Arena Test Case
Quick Summary
An arena test case is a blueprint provided by deepeval for you to compare which iteration of your LLM app performed better. It works by comparing each contestants's LLMTestCase to run comparisons, and currently only supports the LLMTestCase for single-turn, text-based comparisons.
Support for ConversationalTestCase and MLLMTestCase is coming soon.
The ArenaTestCase currently only runs with the ArenaGEval metric, and all that is required is to provide a dictionary of contestant names to test cases:
from deepeval.test_case import ArenaTestCase, LLMTestCase
test_case = ArenaTestCase(
contestants={
"GPT-4": LLMTestCase(
input="What is the capital of France?",
actual_output="Paris",
),
"Claude-4": LLMTestCase(
input="What is the capital of France?",
actual_output="Paris is the capital of France.",
),
"Gemini 2.0": LLMTestCase(
input="What is the capital of France?",
actual_output="Absolutely! The capital of France is Paris 😊",
),
"Deepseek R1": LLMTestCase(
input="What is the capital of France?",
actual_output="Hey there! It’s Paris—the beautiful City of Light. Have a wonderful day!",
),
},
)
Note that all inputs and expected_outputs you provide across contestants MUST match.

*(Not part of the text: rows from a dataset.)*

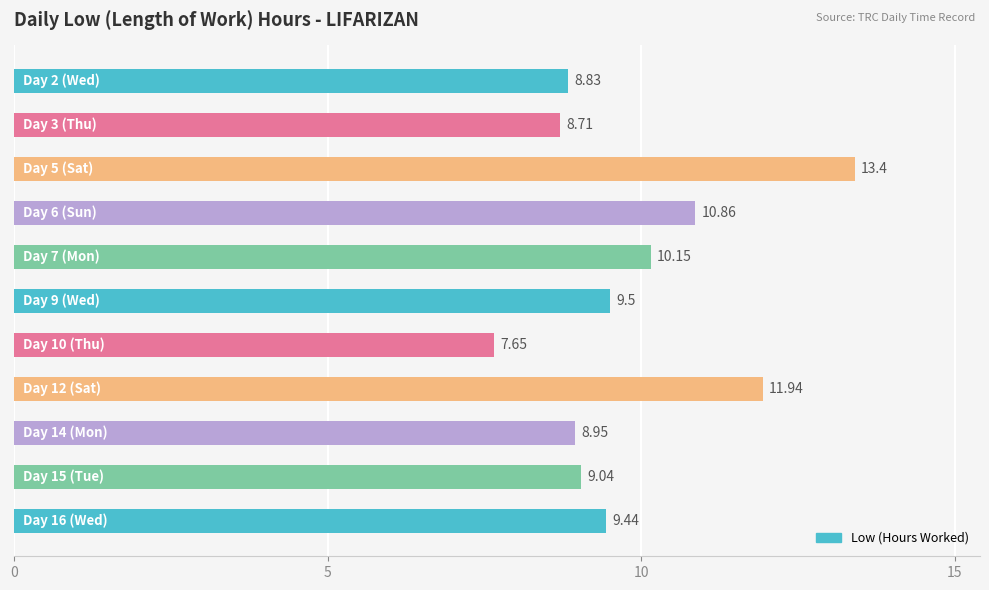

What is the average value?

9.9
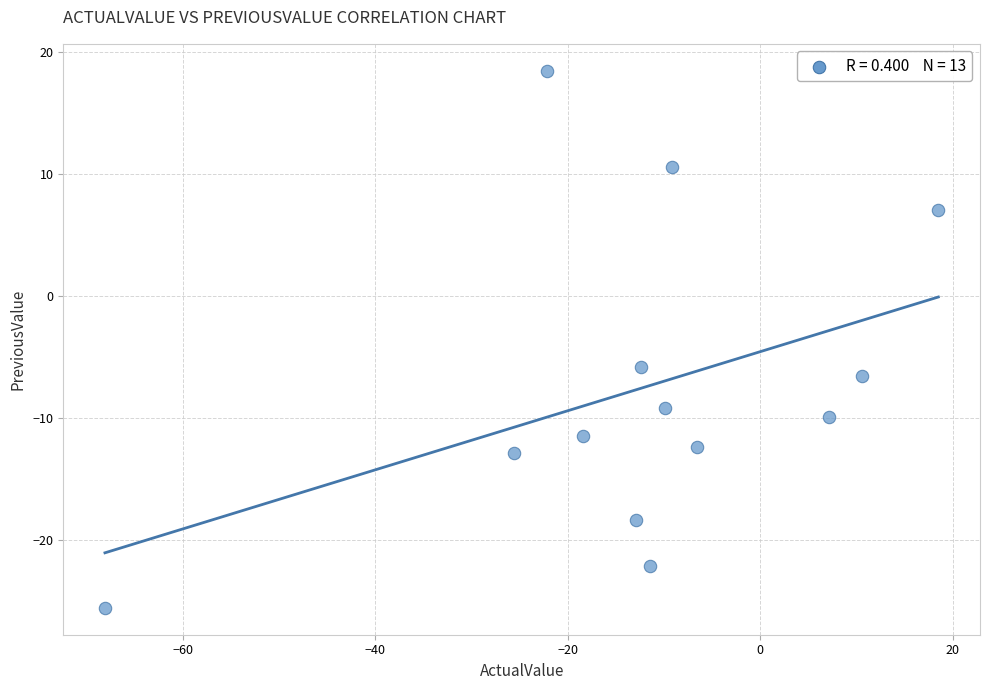

What Y value in the scatter plot is closest to -3?

-5.8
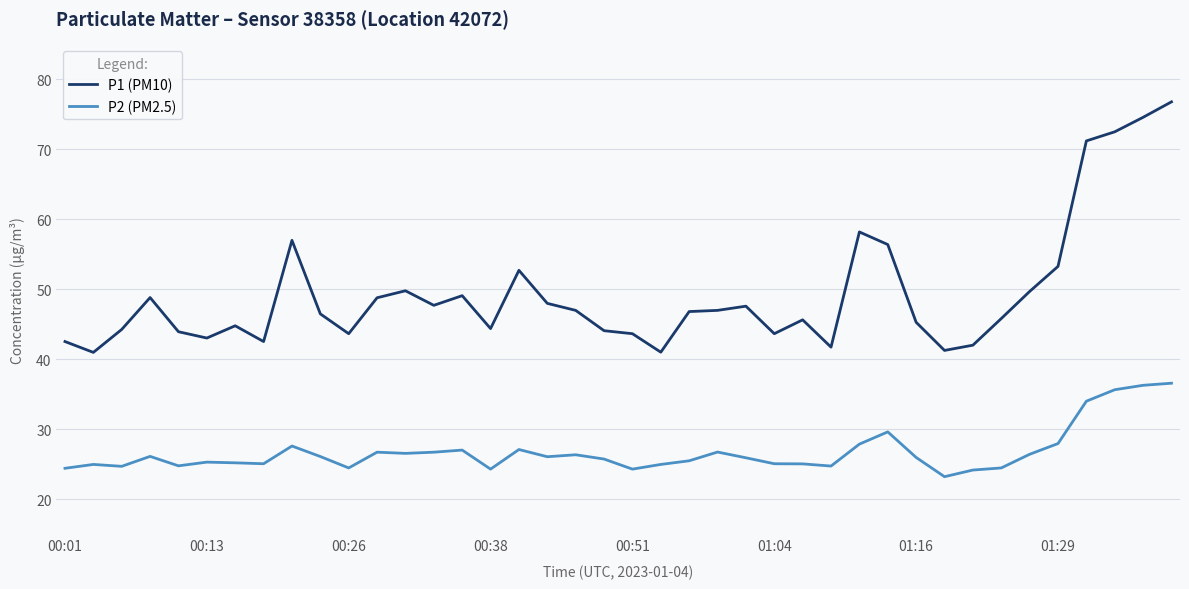

Is this an area chart (filled region under the line)?

No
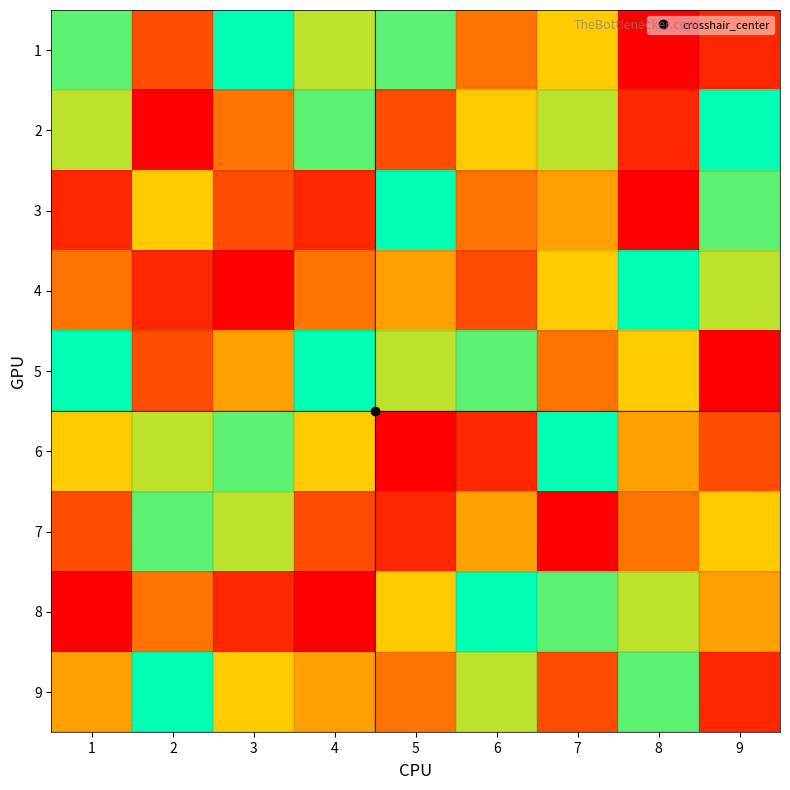

Between 1 and 3, which is larger?

3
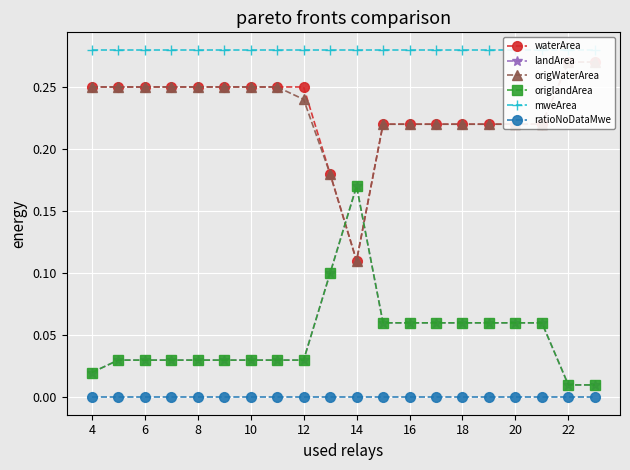

Which series ends up on top after the final intersection of origlandArea and origWaterArea?

origWaterArea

For those wondering why we took the choice to include multiple duplicated inputs in LLMTestCase instead of moving it to the ArenaTestCase class, it is because an LLMTestCase integrates nicely with the existing ecosystem.
You also shouldn't worry about unexpected errors because deepeval will throw an error if inputs or expected_outputs aren't matching.
Arena Test Case
The ArenaTestCase takes a simple contestants argument, which is a dictionary of contestant names to LLMTestCases:
contestants = {
"GPT-4": LLMTestCase(
input="What is the capital of France?",
actual_output="Paris",
),
"Claude-4": LLMTestCase(
input="What is the capital of France?",
actual_output="Paris is the capital of France.",
),
"Gemini 2.0": LLMTestCase(
input="What is the capital of France?",
actual_output="Absolutely! The capital of France is Paris 😊",
),
"Deepseek R1": LLMTestCase(
input="What is the capital of France?",
actual_output="Hey there! It’s Paris—the beautiful City of Light. Have a wonderful day!",
),
}
test_case = ArenaTestCase(contestants=contestants)

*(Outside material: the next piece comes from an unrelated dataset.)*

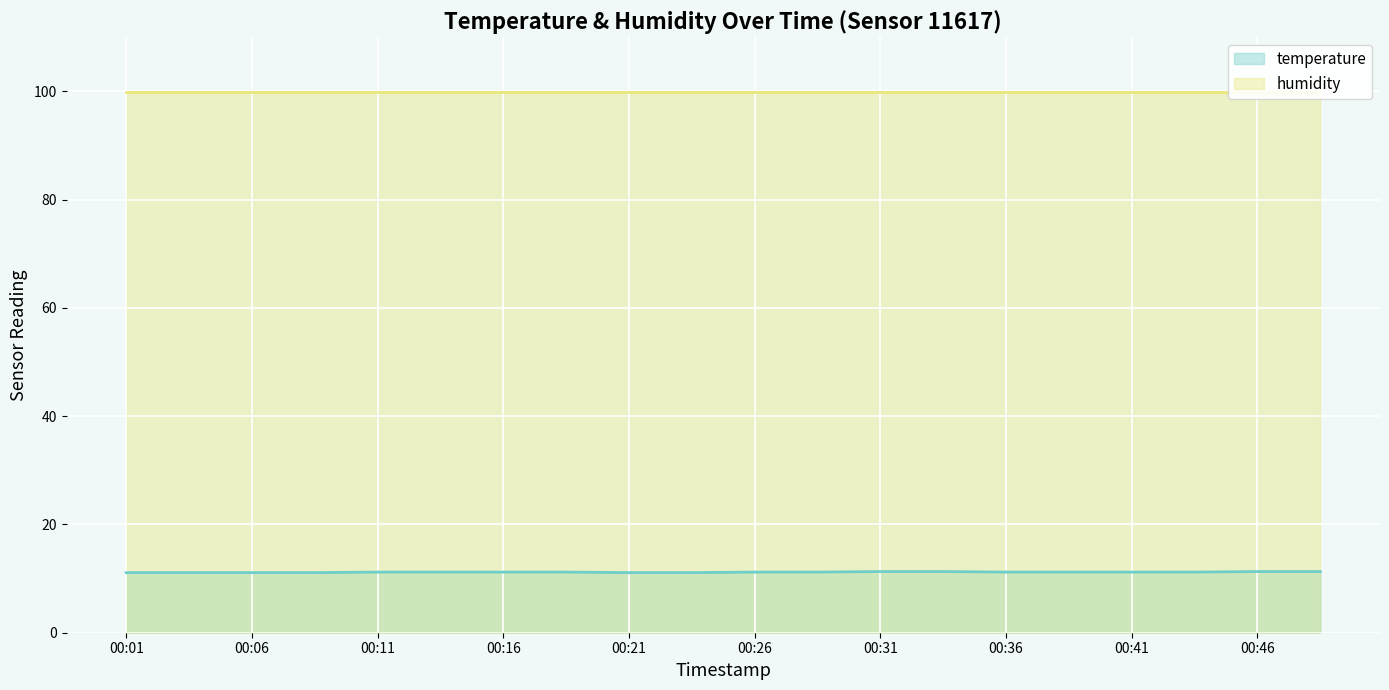

What is the difference between the second highest and second lowest values?

0.2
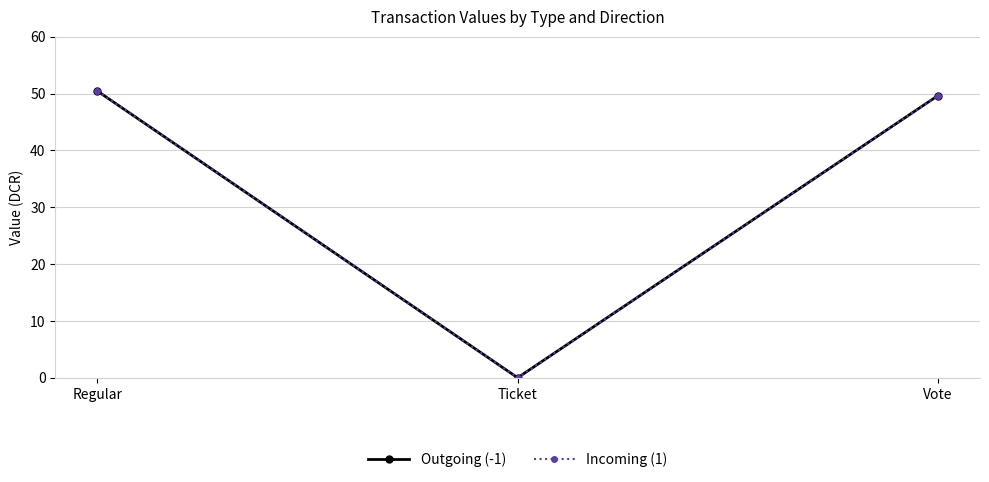

Reading right to left, what are all the values shown in this chart?

Outgoing (-1): Vote=49.7	Ticket=0.0	Regular=50.5
Incoming (1): Vote=49.7	Ticket=0.0	Regular=50.5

The ArenaGEval metric is the only metric that uses an ArenaTestCase, which pickes a "winner" out of the list of contestants:
from deepeval.metrics import ArenaTestCase, LLMTestCaseParams
...
arena_geval = ArenaGEval(
name="Friendly",
criteria="Choose the winner of the more friendly contestant based on the input and actual output",
evaluation_params=[
LLMTestCaseParams.INPUT,
LLMTestCaseParams.ACTUAL_OUTPUT,
],
)
arena_geval.measure(test_case)
print(arena_geval.winner, arena_geval.reason)
The ArenaTestCase streamlines the evaluation by automatically masking contestant names (to ensure unbiased judging) and randomizing their order.